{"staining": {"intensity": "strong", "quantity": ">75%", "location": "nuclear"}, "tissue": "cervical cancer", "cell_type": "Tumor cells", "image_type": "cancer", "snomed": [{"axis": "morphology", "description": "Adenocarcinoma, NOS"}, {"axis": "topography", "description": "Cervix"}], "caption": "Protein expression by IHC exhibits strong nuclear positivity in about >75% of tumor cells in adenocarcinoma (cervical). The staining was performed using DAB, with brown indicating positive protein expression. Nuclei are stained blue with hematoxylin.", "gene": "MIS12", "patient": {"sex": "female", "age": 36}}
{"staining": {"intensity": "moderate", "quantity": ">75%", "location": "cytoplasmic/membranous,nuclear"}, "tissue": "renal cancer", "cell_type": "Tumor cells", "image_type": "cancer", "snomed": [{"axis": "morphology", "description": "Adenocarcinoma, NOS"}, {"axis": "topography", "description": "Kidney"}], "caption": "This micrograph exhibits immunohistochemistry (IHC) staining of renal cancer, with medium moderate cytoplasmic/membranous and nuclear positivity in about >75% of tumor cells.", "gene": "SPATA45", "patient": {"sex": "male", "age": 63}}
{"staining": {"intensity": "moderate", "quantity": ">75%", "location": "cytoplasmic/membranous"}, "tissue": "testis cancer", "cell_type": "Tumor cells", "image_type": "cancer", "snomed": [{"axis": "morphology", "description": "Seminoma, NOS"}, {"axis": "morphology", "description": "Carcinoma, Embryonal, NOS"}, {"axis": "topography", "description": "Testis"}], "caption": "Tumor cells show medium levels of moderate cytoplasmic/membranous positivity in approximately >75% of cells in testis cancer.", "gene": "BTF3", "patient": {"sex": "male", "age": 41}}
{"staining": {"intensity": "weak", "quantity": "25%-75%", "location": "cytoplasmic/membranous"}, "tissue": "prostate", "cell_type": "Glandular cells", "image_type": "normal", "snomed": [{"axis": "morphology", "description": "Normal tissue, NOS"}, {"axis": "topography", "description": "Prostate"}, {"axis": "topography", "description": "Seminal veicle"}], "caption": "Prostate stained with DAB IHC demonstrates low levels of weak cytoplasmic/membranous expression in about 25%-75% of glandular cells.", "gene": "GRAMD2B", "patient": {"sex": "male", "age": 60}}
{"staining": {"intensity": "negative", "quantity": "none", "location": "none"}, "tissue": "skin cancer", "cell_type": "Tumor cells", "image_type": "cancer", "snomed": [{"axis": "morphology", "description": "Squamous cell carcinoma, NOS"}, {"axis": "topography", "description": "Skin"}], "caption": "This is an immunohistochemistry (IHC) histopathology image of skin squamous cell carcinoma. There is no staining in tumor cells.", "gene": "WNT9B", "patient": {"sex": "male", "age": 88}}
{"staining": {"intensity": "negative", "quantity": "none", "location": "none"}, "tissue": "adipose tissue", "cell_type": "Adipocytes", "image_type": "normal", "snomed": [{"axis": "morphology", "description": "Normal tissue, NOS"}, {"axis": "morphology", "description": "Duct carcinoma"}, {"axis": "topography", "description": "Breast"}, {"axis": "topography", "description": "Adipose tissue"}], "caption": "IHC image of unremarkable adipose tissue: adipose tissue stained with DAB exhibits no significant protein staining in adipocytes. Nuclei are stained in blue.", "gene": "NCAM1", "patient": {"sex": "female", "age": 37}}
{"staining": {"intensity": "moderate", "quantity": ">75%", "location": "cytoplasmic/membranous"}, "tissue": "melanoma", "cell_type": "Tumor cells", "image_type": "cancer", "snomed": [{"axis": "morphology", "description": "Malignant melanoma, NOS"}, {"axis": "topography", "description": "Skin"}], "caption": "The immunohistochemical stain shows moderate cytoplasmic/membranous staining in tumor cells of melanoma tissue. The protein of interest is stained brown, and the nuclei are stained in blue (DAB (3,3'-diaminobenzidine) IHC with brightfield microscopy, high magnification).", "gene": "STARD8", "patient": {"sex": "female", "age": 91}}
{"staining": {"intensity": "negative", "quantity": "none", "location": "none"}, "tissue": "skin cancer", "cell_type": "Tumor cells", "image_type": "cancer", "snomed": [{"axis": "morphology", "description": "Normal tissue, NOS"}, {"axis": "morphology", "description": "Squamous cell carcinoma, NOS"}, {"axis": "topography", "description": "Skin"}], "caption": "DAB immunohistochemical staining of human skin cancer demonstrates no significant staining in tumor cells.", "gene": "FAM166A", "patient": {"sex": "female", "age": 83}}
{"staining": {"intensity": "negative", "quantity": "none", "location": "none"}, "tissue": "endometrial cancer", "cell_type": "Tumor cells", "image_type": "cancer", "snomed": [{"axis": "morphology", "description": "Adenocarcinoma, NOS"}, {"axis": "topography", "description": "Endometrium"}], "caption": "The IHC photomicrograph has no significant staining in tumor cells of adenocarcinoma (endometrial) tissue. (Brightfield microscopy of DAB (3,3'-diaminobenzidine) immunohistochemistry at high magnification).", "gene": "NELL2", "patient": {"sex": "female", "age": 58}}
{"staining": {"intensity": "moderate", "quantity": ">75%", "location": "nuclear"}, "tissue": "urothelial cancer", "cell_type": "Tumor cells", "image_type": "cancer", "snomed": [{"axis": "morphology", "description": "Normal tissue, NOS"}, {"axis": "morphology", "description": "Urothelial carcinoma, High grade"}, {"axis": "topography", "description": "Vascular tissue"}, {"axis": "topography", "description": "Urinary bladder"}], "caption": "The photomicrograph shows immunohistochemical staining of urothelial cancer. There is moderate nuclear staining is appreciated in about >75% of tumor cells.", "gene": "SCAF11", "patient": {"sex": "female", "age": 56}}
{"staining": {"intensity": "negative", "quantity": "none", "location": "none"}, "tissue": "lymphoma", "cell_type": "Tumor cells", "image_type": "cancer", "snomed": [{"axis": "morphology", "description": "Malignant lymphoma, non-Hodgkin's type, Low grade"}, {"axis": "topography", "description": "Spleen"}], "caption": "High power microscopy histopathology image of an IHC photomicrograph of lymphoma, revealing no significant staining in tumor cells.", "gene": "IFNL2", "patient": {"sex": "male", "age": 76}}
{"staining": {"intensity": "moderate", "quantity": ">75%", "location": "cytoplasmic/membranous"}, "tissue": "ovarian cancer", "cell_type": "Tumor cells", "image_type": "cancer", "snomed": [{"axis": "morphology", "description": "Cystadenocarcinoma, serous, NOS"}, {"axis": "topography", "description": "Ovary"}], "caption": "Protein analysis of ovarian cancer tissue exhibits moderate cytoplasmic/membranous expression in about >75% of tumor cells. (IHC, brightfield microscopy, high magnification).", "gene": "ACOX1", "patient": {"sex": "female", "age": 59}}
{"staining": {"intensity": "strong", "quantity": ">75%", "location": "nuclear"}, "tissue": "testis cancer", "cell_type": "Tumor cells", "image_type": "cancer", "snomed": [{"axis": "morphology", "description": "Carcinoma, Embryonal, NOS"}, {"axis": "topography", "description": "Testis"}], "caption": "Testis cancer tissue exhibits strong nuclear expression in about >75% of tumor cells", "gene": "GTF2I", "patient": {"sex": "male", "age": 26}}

*-*-*

▸ TASK OBJECTIVE
In the listing above, find the line with "IHC photomicrograph has" and the line with "non-Hodgkin's type, Low"; set down exactly those two lines and every line between them, nothing more.

▸ SOLUTION TO THIS EXERCISE
{"staining": {"intensity": "negative", "quantity": "none", "location": "none"}, "tissue": "endometrial cancer", "cell_type": "Tumor cells", "image_type": "cancer", "snomed": [{"axis": "morphology", "description": "Adenocarcinoma, NOS"}, {"axis": "topography", "description": "Endometrium"}], "caption": "The IHC photomicrograph has no significant staining in tumor cells of adenocarcinoma (endometrial) tissue. (Brightfield microscopy of DAB (3,3'-diaminobenzidine) immunohistochemistry at high magnification).", "gene": "NELL2", "patient": {"sex": "female", "age": 58}}
{"staining": {"intensity": "moderate", "quantity": ">75%", "location": "nuclear"}, "tissue": "urothelial cancer", "cell_type": "Tumor cells", "image_type": "cancer", "snomed": [{"axis": "morphology", "description": "Normal tissue, NOS"}, {"axis": "morphology", "description": "Urothelial carcinoma, High grade"}, {"axis": "topography", "description": "Vascular tissue"}, {"axis": "topography", "description": "Urinary bladder"}], "caption": "The photomicrograph shows immunohistochemical staining of urothelial cancer. There is moderate nuclear staining is appreciated in about >75% of tumor cells.", "gene": "SCAF11", "patient": {"sex": "female", "age": 56}}
{"staining": {"intensity": "negative", "quantity": "none", "location": "none"}, "tissue": "lymphoma", "cell_type": "Tumor cells", "image_type": "cancer", "snomed": [{"axis": "morphology", "description": "Malignant lymphoma, non-Hodgkin's type, Low grade"}, {"axis": "topography", "description": "Spleen"}], "caption": "High power microscopy histopathology image of an IHC photomicrograph of lymphoma, revealing no significant staining in tumor cells.", "gene": "IFNL2", "patient": {"sex": "male", "age": 76}}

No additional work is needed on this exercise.